START PROVIDED INFORMATION
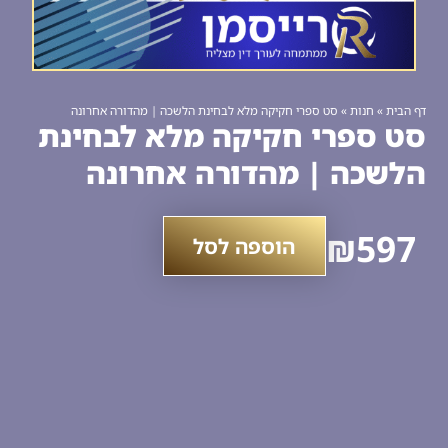
ף הבית
»
חנות
»
סט ספרי חקיקה מלא לבחינת הלשכה | מהדורה אחרונה
ט ספרי חקיקה מלא לבחינת
לשכה | מהדורה אחרונה
כמות
₪
597
הוספה לסל
של
סט
ספרי
חקיקה
מלא
לבחינת
הלשכה
|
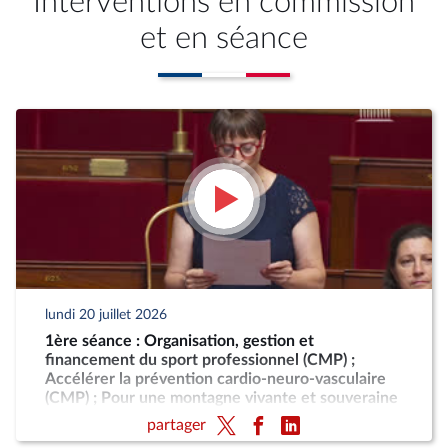
Interventions en commission
et en séance
lundi 20 juillet 2026
1ère séance : Organisation, gestion et
financement du sport professionnel (CMP) ;
Accélérer la prévention cardio-neuro-vasculaire
(CMP) ; Pour une montagne vivante et souveraine
(CMP)
partager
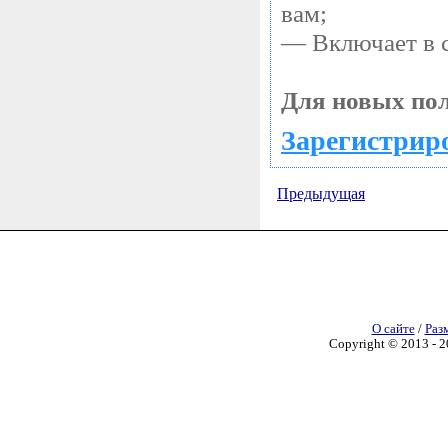
вам;
— Включает в с
Для новых пол
Зарегистриро
Предыдущая
О сайте
/
Раз
Copyright © 2013 - 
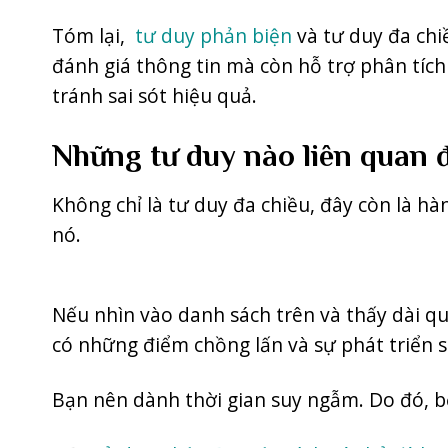
Tóm lại,
tư duy phản biện
và tư duy đa chi
đánh giá thông tin mà còn hỗ trợ phân tích
tránh sai sót hiệu quả.
Những tư duy nào liên quan 
Không chỉ là tư duy đa chiều, đây còn là h
nó.
Nếu nhìn vào danh sách trên và thấy dài q
có những điểm chồng lấn và sự phát triển s
Bạn nên dành thời gian suy ngẫm. Do đó, b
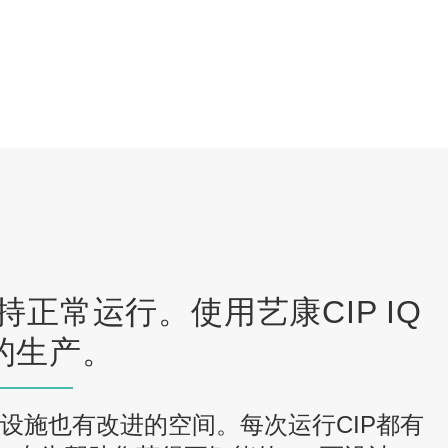
正常运行。使用艺康CIP IQ
的生产。
设施也有改进的空间。每次运行CIP都有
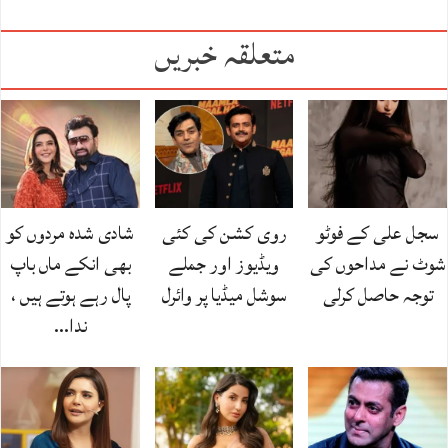
متعلقہ خبریں
سجل علی کے فوٹو
روی کشن کی کئی
شادی شدہ مردوں کو
شوٹ نے مداحوں کی
ویڈیوز اور جملے
بھی انکے ماں باپ
توجہ حاصل کرلی
سوشل میڈیا پر وائرل
پال رہے ہوتے ہیں ،
ندا…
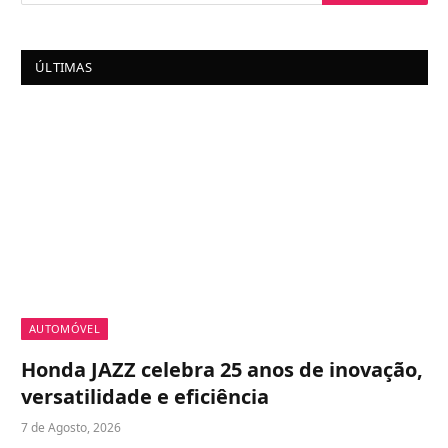
ÚLTIMAS
AUTOMÓVEL
Honda JAZZ celebra 25 anos de inovação,
versatilidade e eficiência
7 de Agosto, 2026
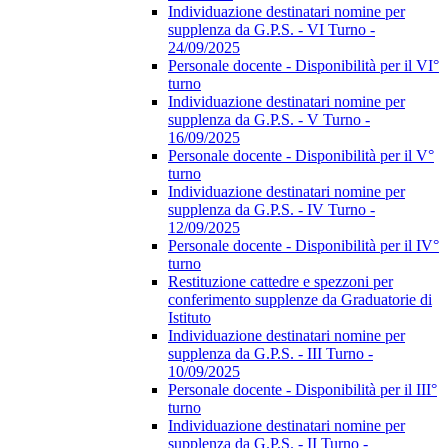
Individuazione destinatari nomine per
supplenza da G.P.S. - VI Turno -
24/09/2025
Personale docente - Disponibilità per il VI°
turno
Individuazione destinatari nomine per
supplenza da G.P.S. - V Turno -
16/09/2025
Personale docente - Disponibilità per il V°
turno
Individuazione destinatari nomine per
supplenza da G.P.S. - IV Turno -
12/09/2025
Personale docente - Disponibilità per il IV°
turno
Restituzione cattedre e spezzoni per
conferimento supplenze da Graduatorie di
Istituto
Individuazione destinatari nomine per
supplenza da G.P.S. - III Turno -
10/09/2025
Personale docente - Disponibilità per il III°
turno
Individuazione destinatari nomine per
supplenza da G.P.S. - II Turno -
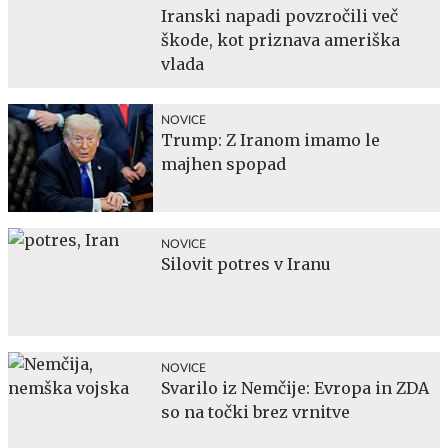
Iranski napadi povzročili več
škode, kot priznava ameriška
vlada
NOVICE
Trump: Z Iranom imamo le
majhen spopad
NOVICE
Silovit potres v Iranu
NOVICE
Svarilo iz Nemčije: Evropa in ZDA
so na točki brez vrnitve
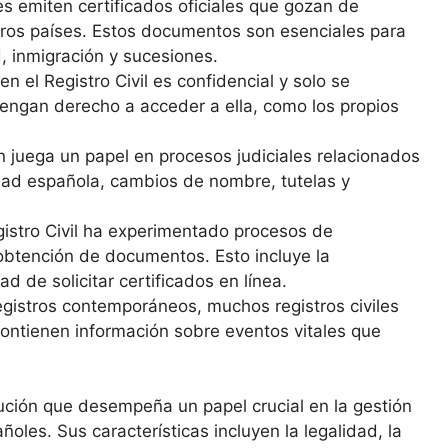
les emiten certificados oficiales que gozan de
tros países. Estos documentos son esenciales para
, inmigración y sucesiones.
n el Registro Civil es confidencial y solo se
tengan derecho a acceder a ella, como los propios
én juega un papel en procesos judiciales relacionados
idad española, cambios de nombre, tutelas y
egistro Civil ha experimentado procesos de
y obtención de documentos. Esto incluye la
ad de solicitar certificados en línea.
gistros contemporáneos, muchos registros civiles
ontienen información sobre eventos vitales que
tución que desempeña un papel crucial en la gestión
ñoles. Sus características incluyen la legalidad, la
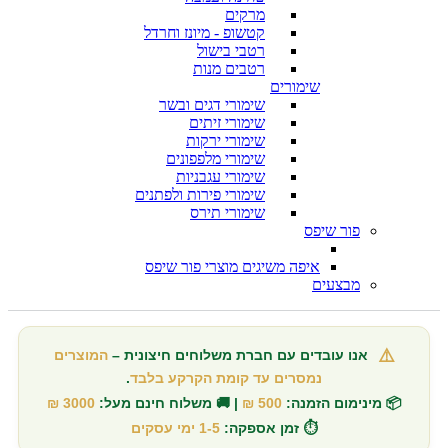
מרקים
קטשופ - מיונז וחרדל
רטבי בישול
רטבים מנות
שימורים
שימורי דגים ובשר
שימורי זיתים
שימורי ירקות
שימורי מלפפונים
שימורי עגבניות
שימורי פירות ולפתנים
שימורי תירס
פור שיפס
איפה משיגים מוצרי פור שיפס
מבצעים
⚠️
אנו עובדים עם חברת משלוחים חיצונית –
המוצרים
נמסרים עד קומת הקרקע בלבד
.
📦 מינימום הזמנה:
500 ₪
| 🚚 משלוח חינם מעל:
3000 ₪
⏱️ זמן אספקה:
1-5 ימי עסקים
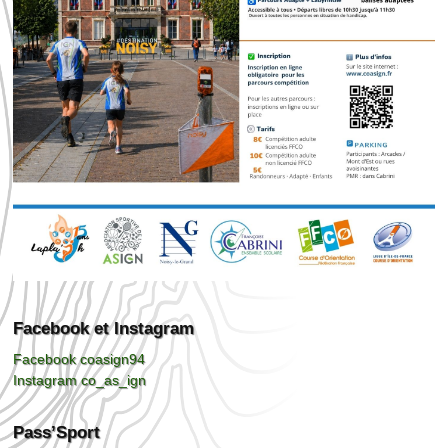
Facebook et Instagram
Facebook coasign94
Instagram co_as_ign
Pass’Sport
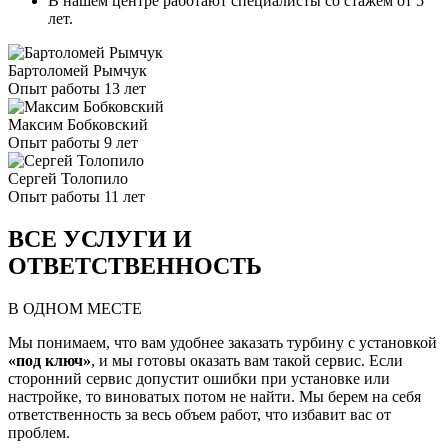
В нашем центре работают специалисты со стажем от 5
лет.
Бартоломей Рымчук
Опыт работы 13 лет
Максим Бобковский
Опыт работы 9 лет
Сергей Толопило
Опыт работы 11 лет
ВСЕ УСЛУГИ И
ОТВЕТСТВЕННОСТЬ
В ОДНОМ МЕСТЕ
Мы понимаем, что вам удобнее заказать турбину с установкой
«под ключ»
, и мы готовы оказать вам такой сервис. Если
сторонний сервис допустит ошибки при установке или
настройке, то виноватых потом не найти. Мы берем на себя
ответственность за весь объем работ, что избавит вас от
проблем.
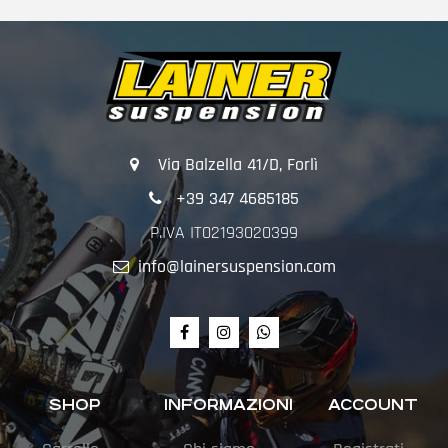
Via Balzella 41/D, Forlì
+39 347 4685185
P.IVA IT02193020399
info@lainersuspension.com
SHOP
INFORMAZIONI
ACCOUNT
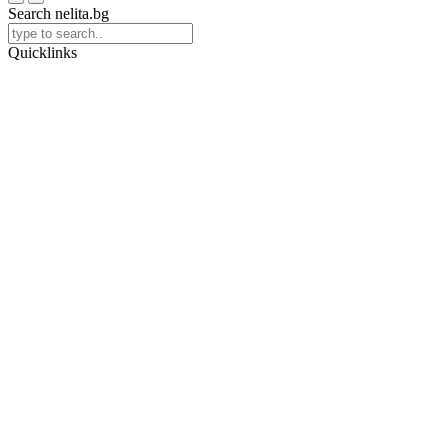
Search nelita.bg
Quicklinks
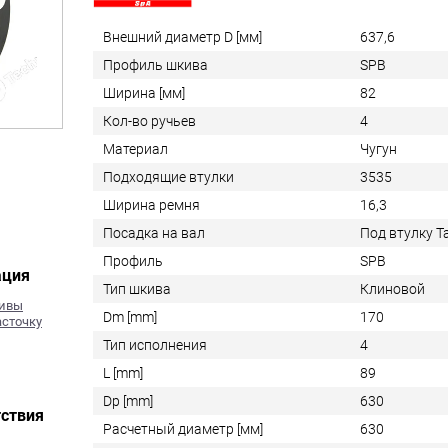
Внешний диаметр D [мм]
637,6
Профиль шкива
SPB
Ширина [мм]
82
Кол-во ручьев
4
Материал
Чугун
Подходящие втулки
3535
Ширина ремня
16,3
Посадка на вал
Под втулку 
Профиль
SPB
ация
Тип шкива
Клиновой
кивы
Dm [mm]
170
асточку
Тип исполнения
4
L [mm]
89
Dp [mm]
630
ствия
Расчетный диаметр [мм]
630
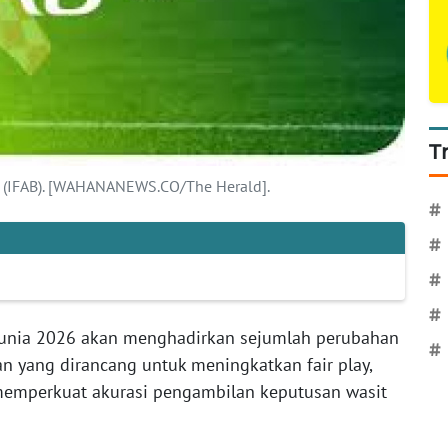
T
rd (IFAB). [WAHANANEWS.CO/The Herald].
#
#
#
#
Dunia 2026 akan menghadirkan sejumlah perubahan
#
n yang dirancang untuk meningkatkan fair play,
 memperkuat akurasi pengambilan keputusan wasit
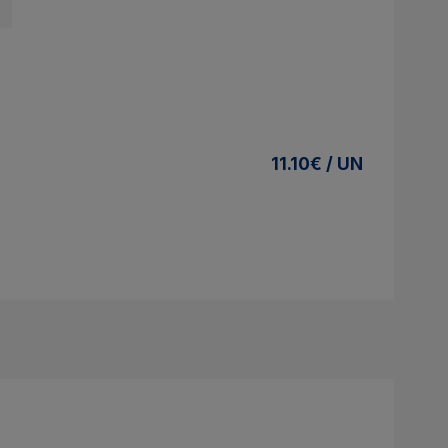
11.10€ / UN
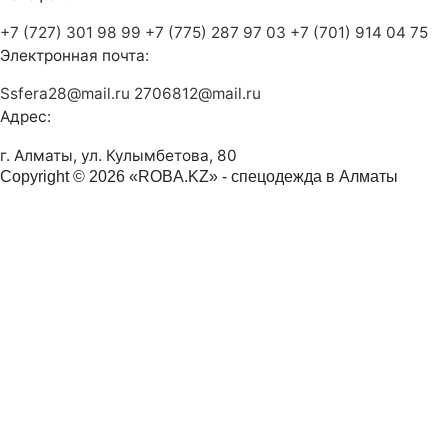
+7 (727) 301 98 99
+7 (775) 287 97 03
+7 (701) 914 04 75
Электронная почта:
Ssfera28@mail.ru
2706812@mail.ru
Адрес:
г. Алматы, ул. Кулымбетова, 80
Copyright © 2026 «ROBA.KZ» - спецодежда в Алматы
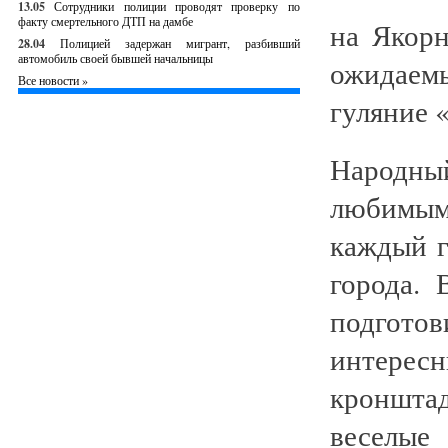
13.05
Сотрудники полиции проводят проверку по
факту смертельного ДТП на дамбе
на Якор
28.04
Полицией задержан мигрант, разбивший
автомобиль своей бывшей начальницы
ожидаем
Все новости »
гуляние 
Народны
любимым
каждый г
города.
подгот
интере
кроншта
веселы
END PROVIDED INFORMATION
**TASK OBJECTIVE**
What lines above hold the word "séance"? List them all.

**EXPECTED ANSWER**
et en séance
1ère séance : Organisation, gestion et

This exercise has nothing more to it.